Festa do bode e barbárie

A tal da “Cidade Limpa”, com retirada de placas, outdoors, afastamento de flanelinhas e de panfleteiros, até agora não apareceu. Por isso, quando leitores protestam contra desrespeitos ao silêncio em Piracicaba, não resisto e bebo um copo d´água. Assim, afogo a mágoa. Ou finjo. Pois nada há – seja onde for – mais revelador de incivilidade, de barbárie, do que a opção pelo barulho. O silêncio é atributo dos civilizados, valor da civilização, especialíssimo bem dos que sabem conviver com a harmonia do mundo. O barulho se acompanha de um qualificativo: infernal. Os franceses tem, entre outras, uma expressão adequada à balbúrdia: “faire le diable à quatre”. O diabo e o barulho andam em grupo.

Em Piracicaba, até igrejas azucrinam os ouvidos e atormentam os espíritos com ruídos que se espalham pelo ar, imprecações, berros alucinados. É em nome de Deus que pregadores, pastores, evangelizadores nos arrebentam os tímpanos, ruídos de quem guincha, rincha, ronqueja. Em casas comerciais, altifalantes – à vontade na casa da mãe Joana – ribombam, estrondam, atroam, aturdem, enlouquecem as pessoas que, sem saída, fogem aos montes de lixos espalhados pelas calçadas. São retratos da cidade “cheia de flores, cheia de encantos.” E que adoramos tanto.

Nas esquinas, o ruído e o escarcéu transformados em meios de divulgação. É a “mídia” de vendedores, de ambulantes. Jovens e alguns não tão jovens – mas grosseiros, ao estilo novo-rico – colocam caixas de cerveja em seus poderosos carrões, “pegam um som” ao mais alto volume das máquinas de guerra lá deles. E – em fins de semana – todos os bodes se soltam, espalhando-se pela cidade, a farra sem controle.

Festejam-se desde o aniversário do cachorrinho até as dez últimas posições do Kama-sutra. É uma festa. Que atinge o seu esplendor máximo com forrós, funk, axé, sei lá. E, agora, até com “forreggae”, misto de reggae e forró, vejam que beleza. E uma outra novidade: dançar só com percussão, tum-tum, tum-tum. Como índios em véspera de guerra.

Ora, o município tem uma secretaria de meio ambiente.

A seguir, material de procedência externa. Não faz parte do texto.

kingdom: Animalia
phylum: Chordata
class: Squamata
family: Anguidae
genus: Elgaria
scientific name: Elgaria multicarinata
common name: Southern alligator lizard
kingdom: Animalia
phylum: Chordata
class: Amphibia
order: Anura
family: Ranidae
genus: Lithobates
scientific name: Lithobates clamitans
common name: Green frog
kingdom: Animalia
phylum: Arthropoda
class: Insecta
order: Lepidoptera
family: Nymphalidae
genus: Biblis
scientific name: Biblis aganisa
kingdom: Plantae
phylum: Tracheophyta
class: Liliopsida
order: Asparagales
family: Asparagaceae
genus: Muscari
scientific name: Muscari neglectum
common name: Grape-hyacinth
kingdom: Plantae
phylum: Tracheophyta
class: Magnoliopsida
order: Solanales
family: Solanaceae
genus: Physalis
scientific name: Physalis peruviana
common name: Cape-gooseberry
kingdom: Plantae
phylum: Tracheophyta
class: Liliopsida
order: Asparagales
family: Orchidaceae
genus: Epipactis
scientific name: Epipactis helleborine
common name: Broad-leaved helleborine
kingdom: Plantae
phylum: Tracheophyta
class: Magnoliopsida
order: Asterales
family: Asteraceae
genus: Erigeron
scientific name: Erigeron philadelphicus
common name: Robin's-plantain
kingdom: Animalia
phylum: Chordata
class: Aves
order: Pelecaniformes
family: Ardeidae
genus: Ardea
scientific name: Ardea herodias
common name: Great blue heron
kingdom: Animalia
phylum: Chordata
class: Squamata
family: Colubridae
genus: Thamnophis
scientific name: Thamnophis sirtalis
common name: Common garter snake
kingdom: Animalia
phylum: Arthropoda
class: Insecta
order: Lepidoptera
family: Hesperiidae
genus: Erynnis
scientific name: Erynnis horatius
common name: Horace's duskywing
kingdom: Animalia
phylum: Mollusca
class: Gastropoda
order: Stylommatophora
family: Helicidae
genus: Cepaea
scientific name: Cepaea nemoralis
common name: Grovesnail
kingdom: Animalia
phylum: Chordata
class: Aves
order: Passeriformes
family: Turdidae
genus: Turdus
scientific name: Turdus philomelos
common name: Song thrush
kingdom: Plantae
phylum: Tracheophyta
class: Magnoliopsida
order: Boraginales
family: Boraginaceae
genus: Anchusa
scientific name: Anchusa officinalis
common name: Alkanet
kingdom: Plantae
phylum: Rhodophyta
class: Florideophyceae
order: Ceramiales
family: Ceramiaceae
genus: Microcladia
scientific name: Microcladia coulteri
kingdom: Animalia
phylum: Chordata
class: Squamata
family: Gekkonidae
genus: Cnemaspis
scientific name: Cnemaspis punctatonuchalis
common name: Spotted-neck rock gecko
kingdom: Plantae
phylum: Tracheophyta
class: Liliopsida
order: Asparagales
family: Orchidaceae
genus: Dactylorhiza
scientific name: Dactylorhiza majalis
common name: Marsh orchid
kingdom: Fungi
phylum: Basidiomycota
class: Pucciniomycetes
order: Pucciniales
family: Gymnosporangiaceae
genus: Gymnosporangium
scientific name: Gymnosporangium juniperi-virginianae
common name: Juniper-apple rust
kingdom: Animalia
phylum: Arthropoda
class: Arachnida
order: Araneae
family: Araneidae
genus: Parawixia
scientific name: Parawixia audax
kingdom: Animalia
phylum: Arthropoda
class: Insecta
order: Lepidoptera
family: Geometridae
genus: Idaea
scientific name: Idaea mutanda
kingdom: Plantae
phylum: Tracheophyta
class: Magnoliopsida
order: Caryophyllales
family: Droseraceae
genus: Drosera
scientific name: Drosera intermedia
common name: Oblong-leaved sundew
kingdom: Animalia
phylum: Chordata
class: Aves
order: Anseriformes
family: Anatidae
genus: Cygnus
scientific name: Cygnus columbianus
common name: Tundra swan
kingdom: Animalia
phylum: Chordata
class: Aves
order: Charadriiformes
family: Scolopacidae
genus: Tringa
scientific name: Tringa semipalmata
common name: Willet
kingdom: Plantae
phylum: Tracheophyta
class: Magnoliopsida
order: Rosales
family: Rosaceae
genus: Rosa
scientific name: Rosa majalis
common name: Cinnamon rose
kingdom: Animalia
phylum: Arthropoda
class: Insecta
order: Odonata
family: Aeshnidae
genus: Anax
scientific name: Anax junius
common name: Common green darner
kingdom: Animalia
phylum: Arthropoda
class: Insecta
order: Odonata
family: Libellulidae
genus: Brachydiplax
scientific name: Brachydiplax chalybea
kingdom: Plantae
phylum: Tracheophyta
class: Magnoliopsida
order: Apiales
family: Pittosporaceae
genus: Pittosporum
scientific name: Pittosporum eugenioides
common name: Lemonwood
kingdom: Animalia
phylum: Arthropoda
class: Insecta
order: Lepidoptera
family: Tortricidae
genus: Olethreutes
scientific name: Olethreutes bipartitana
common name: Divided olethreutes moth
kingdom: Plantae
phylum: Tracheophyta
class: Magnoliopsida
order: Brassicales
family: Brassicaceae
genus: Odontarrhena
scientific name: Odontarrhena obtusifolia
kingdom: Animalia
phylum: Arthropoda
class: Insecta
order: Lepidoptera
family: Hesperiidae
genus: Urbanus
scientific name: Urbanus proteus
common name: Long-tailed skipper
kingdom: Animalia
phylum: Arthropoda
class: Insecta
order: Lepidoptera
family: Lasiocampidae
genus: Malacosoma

Mas, pelo visto, a poluição sonora não está em seus cuidados de equilíbrio ambiental. Pois, até em áreas residenciais – e nem sempre com permissão legal – chácaras, garagens, quintais, edículas servem para a e à festa do bode, apesar dos pedidos de socorro feitos pelas famílias civilizadas. O “lobby da bagunça” é poderoso. Ou, então – tolos que somos – ainda não percebemos deva haver, talvez, um projeto turístico, um projeto, ah! – como se diz mesmo? – um projeto cultural: Piracicaba, “farra do bode, cidade onde tudo pode.”

Há que recear venha, em breve, alguém propor a mudança do nome da cidade. Para barbaria, terra da barbárie, sem lei e sem ordem. Pois, pela impunidade, a barbárie parece ter voltado para ficar. Quando homens públicos se calam diante dela, deve-se, pela omissão deles, acreditar que a aprovam. Que se há de fazer, senão continuar protestando, como faz a imprensa, como fazem os leitores? Se servir de estímulo, é bom lembrar que até o Vaticano tem convidado a humanidade a redescobrir a bem-aventurança do silêncio.

Ora, embora autoridades finjam não ver, sabe-se onde e como termina a farra do bode: na tragédia. Pois o nascimento dela está no “canto do bode” e são esses seu nome e sua sina. Tragédia é o desfecho da farra, das bebedeiras, o sacrifício do bode nas festas dionisíacas. Talvez, por isso, a lei de Moisés tenha ordenado o sacrifício do animal para purificar o povo hebreu. É uma lição: ou se mata o bode ou a farra continuará até a tragédia final. Nosso bode tem nome: impunidade. Bom dia.